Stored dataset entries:

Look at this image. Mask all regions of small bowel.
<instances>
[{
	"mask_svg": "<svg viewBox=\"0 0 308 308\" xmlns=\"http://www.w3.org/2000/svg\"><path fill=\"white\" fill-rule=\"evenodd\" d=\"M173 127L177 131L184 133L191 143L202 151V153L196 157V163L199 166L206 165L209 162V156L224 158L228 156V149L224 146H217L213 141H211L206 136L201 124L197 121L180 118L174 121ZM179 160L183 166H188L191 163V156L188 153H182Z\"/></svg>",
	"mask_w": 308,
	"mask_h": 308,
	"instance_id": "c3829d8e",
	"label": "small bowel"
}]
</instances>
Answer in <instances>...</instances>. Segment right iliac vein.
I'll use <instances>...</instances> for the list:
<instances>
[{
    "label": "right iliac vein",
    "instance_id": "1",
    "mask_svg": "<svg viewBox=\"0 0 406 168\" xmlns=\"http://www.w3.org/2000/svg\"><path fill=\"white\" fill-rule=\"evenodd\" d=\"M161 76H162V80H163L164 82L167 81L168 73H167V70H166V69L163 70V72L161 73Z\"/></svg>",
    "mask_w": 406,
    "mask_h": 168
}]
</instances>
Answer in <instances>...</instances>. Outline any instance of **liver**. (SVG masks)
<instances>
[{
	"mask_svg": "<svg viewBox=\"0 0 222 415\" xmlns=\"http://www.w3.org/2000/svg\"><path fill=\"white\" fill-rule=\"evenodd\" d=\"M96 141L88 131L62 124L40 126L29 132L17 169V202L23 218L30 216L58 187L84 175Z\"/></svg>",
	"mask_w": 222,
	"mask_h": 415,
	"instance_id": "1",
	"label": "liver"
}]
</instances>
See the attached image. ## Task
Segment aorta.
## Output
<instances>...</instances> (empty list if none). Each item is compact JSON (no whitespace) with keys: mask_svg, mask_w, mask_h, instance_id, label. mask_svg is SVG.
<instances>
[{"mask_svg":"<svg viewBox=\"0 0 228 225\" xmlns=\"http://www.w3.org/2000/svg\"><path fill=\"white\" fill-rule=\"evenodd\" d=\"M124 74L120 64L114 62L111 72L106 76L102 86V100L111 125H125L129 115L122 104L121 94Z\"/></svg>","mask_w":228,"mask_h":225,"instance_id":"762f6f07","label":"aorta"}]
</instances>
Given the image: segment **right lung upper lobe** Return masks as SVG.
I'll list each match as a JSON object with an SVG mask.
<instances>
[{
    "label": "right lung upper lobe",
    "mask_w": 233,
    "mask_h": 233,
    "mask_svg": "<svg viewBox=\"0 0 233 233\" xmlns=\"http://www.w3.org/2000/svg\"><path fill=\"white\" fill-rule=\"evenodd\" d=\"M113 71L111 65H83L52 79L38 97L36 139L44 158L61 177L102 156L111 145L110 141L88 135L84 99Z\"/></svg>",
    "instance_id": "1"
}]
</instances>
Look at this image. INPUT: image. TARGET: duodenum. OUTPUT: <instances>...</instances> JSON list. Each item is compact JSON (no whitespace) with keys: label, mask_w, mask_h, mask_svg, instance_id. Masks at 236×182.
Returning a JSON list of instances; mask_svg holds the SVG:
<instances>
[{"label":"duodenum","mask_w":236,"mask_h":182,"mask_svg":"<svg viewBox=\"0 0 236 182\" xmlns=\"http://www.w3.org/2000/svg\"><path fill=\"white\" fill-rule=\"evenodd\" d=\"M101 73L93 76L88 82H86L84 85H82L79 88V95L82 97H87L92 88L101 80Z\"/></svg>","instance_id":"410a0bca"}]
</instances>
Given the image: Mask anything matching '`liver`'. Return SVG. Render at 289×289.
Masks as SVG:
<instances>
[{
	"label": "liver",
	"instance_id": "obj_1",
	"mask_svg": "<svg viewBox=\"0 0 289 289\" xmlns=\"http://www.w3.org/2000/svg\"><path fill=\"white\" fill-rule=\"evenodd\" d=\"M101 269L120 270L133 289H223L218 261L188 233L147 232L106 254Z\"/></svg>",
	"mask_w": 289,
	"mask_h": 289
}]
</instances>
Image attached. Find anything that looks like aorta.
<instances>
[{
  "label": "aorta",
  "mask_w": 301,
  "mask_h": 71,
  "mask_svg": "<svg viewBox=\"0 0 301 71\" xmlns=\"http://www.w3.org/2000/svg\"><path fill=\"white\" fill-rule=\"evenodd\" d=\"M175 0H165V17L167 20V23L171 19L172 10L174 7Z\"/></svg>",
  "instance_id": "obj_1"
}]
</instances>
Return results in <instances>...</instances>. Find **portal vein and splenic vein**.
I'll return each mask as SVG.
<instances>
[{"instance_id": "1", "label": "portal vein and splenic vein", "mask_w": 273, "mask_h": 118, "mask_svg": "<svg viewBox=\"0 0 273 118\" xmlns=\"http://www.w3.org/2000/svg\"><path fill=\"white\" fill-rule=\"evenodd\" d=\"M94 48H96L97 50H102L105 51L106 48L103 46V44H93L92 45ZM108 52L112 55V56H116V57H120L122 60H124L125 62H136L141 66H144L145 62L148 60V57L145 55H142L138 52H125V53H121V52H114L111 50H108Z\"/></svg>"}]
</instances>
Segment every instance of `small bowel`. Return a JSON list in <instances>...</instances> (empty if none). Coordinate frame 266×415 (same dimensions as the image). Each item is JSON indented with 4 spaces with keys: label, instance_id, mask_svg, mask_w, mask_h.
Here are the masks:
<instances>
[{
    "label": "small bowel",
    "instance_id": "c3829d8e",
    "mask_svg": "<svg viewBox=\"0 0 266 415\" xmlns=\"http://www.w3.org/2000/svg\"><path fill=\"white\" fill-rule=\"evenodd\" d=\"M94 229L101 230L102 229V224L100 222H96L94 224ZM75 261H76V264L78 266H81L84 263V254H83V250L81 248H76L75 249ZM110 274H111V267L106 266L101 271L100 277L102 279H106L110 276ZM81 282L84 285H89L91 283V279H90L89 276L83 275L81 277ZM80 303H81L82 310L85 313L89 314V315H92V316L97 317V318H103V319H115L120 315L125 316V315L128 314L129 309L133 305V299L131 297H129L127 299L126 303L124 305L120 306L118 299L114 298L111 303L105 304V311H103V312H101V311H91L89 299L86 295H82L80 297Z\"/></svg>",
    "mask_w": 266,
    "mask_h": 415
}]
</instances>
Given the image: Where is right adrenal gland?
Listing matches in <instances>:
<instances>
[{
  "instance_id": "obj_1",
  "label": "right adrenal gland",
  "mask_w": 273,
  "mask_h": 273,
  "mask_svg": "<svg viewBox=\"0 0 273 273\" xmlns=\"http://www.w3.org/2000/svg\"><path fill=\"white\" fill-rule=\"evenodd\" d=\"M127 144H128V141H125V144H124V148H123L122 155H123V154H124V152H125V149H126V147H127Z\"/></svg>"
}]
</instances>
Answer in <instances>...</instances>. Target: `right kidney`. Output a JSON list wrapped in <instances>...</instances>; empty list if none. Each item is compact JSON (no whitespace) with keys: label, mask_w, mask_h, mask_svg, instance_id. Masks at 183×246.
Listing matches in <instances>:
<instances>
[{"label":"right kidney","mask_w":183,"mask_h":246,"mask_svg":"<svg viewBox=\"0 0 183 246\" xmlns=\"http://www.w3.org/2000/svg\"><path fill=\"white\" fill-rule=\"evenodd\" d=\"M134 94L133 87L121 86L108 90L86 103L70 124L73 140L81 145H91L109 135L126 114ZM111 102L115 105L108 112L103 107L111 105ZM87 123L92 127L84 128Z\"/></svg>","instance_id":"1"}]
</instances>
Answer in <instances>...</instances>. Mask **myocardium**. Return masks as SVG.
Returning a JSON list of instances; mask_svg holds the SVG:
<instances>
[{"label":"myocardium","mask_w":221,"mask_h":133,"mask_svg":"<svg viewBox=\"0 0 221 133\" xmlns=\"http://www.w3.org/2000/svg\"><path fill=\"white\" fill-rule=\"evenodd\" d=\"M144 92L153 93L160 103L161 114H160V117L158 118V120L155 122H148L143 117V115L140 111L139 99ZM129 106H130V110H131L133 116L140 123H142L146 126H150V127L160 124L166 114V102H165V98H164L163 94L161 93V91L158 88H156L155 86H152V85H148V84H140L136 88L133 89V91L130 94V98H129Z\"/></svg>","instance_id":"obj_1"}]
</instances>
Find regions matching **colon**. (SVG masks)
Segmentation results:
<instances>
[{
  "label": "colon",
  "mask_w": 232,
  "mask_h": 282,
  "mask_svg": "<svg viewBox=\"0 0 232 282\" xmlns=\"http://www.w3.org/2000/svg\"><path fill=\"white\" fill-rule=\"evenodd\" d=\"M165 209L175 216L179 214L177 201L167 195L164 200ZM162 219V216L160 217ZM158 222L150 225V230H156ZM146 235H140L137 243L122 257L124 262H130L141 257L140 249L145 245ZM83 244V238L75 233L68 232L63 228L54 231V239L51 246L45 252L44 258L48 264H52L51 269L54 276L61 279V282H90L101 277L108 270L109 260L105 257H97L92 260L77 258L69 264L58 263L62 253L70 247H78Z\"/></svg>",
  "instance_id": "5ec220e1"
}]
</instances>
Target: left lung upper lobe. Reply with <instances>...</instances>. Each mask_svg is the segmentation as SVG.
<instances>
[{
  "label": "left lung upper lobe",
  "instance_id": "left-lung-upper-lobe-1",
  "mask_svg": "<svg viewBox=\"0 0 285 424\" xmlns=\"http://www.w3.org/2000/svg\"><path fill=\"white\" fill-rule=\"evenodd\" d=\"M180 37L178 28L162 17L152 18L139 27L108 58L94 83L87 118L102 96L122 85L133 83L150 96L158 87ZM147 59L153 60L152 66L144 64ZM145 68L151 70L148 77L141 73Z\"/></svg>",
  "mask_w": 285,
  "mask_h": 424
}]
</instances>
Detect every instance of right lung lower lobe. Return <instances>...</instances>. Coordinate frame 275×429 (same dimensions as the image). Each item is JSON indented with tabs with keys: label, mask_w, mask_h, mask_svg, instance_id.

» Exercise: Please report every line of the entries above that contains the word "none", copying each line in full.

» Solution to the exercise:
<instances>...</instances> (empty list if none). Each item is compact JSON (no whitespace) with keys: mask_svg, mask_w, mask_h, instance_id, label. mask_svg is SVG.
Segment every instance of `small bowel`. Return a JSON list in <instances>...</instances> (empty if none). Coordinate frame 266×415 (same dimensions as the image). Each item is JSON indented with 4 spaces with keys: label, instance_id, mask_svg, mask_w, mask_h.
Answer in <instances>...</instances>. Target: `right kidney`. Output a JSON list wrapped in <instances>...</instances>; empty list if none. Each item is compact JSON (no whitespace) with keys: label, mask_w, mask_h, mask_svg, instance_id. Masks at 183×246.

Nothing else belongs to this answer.